Precisionist (February 28, 1981 – September 27, 2006) was an American Hall of Fame Thoroughbred racehorse.

==Race career==
In 1985, Precisionist won the Strub Series at Santa Anita Park, becoming only the fifth horse to win the Malibu Stakes, the San Fernando Stakes, and the Charles H. Strub Stakes. Winner of an Eclipse Award as a champion sprinter and a Breeders' Cup Sprint winner, Precisionist was also victorious in races beyond a mile including Grade I races at 1¼ miles.

In 1986, he won the Woodward Stakes over Lady's Secret (eventual Horse of the Year).
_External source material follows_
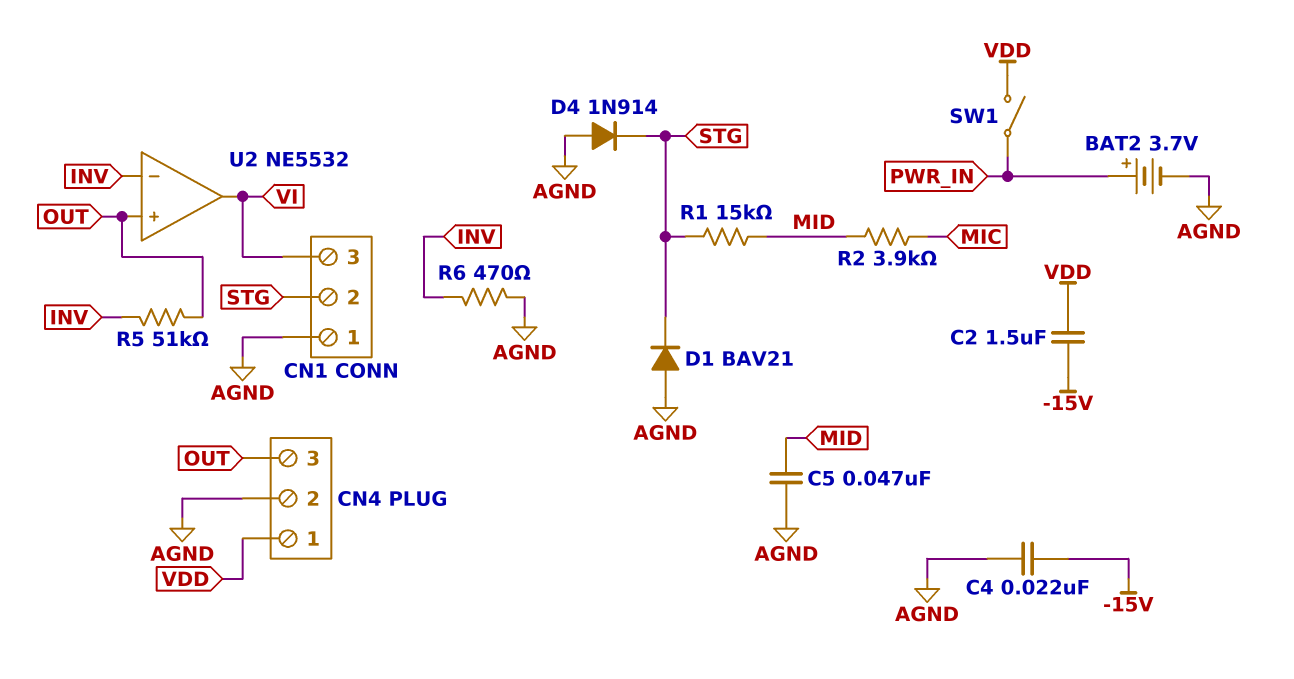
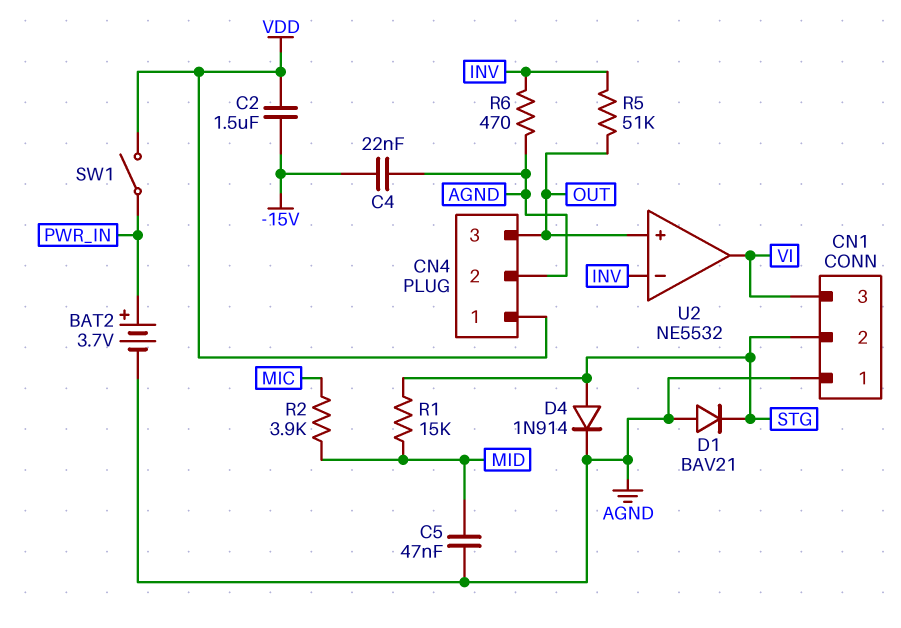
D4: diode 1N914 (A AGND, K STG) -> diode 1N914 (A STG, K AGND)

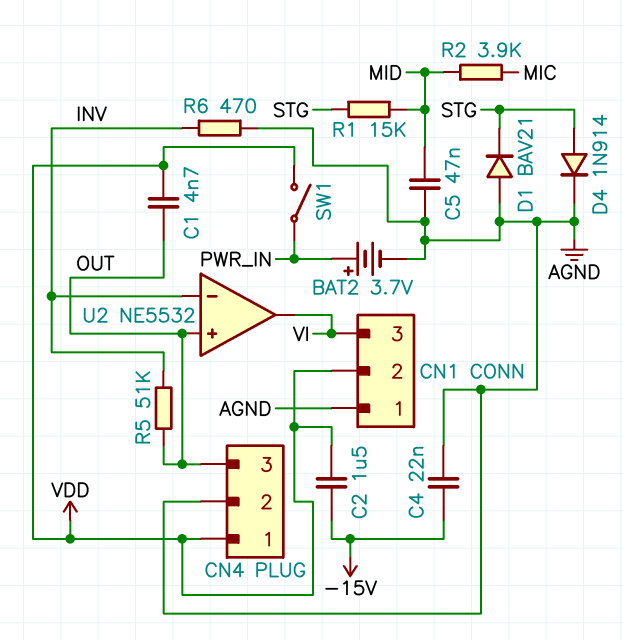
C1: none -> 4.7nF (OUT, VDD)
CN1 pin 2: STG -> VDD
In the fall, he and Turkoman were the heavy favorites for the Breeders' Cup Classic but ran third and second respectively to upset winner Skywalker.

In 1988, overcoming a 20-month layoff and a fracture to his left foreleg that was repaired with a pin, Precisionist set the current one-mile track record at Del Mar Racetrack in 1:33 1/5. William Donovan handled training duties for Precisionist's final start when he finished twelfth in the 1988 Sunny Isle Handicap at Calder Race Course.

==Stud career==
Retired initially at age 6, Precisionist proved nearly sterile, siring only four offspring in three foal crops. He produced three daughters and a son, all started and two were winners; none were stakes winners. His progeny earned a total of $34,230. He managed to become a one-time proven dam-sire when his daughter, Preciseness, produced the graded stakes winner Dawn Again, and his granddaughters had several stakes performers.

Due to his inability to effectively produce offspring, the Herod sire line became extinct in North America.

==Retirement==
As a result of his inability to reliably produce foals, his owners returned him to racing under trainer John Russell. He was permanently retired after a successful 1988 campaign. Several attempts were made to improve his fertility, but nothing worked to satisfaction. He was sent to live at a farm in Ocala, Florida where he remained until June 2006 when he was sent to the Old Friends, Inc. equine retirement center near Georgetown, Kentucky.

==Death==
Diagnosed with inoperable sinus tumors, Precisionist was euthanized on September 27, 2006. He was buried in his entirety at the Old Friends cemetery.